======== Record excerpts
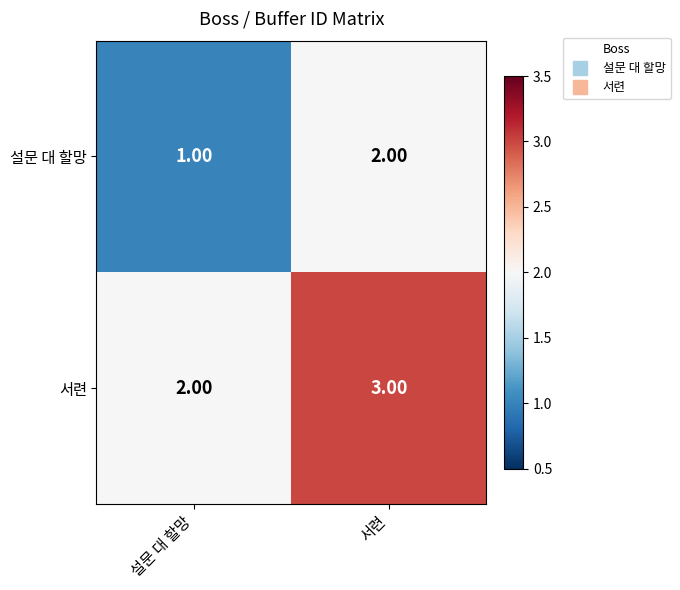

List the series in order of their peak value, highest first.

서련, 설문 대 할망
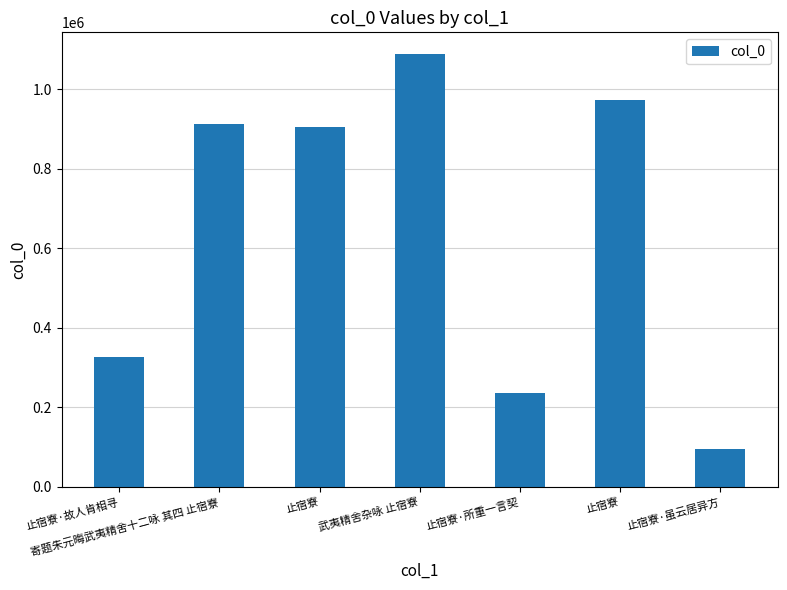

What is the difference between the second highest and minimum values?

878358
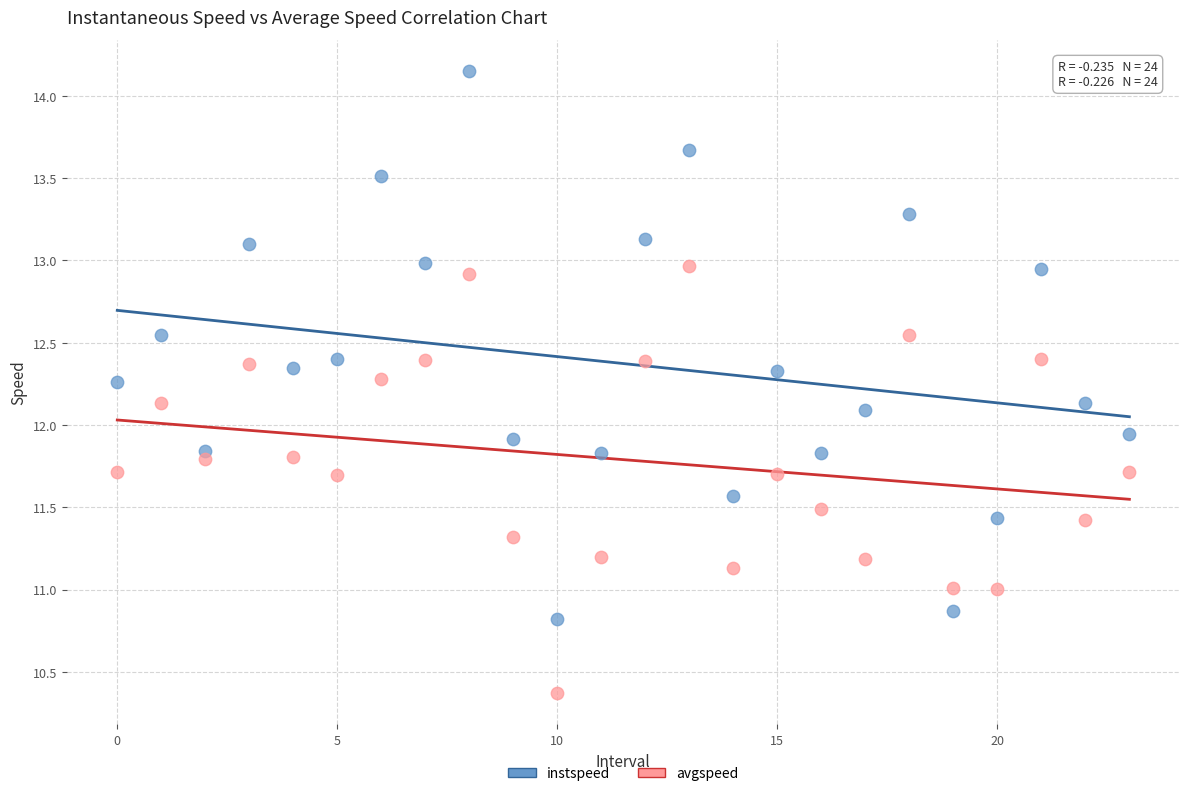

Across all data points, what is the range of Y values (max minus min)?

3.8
================
• Problem statement:
Rewrite all the records with "values" swapped for "figures" and everything else left the same. Leave out the pictures.

• Reply:
List the series in order of their peak value, highest first.

서련, 설문 대 할망

What is the difference between the second highest and minimum figures?

878358

Across all data points, what is the range of Y figures (max minus min)?

3.8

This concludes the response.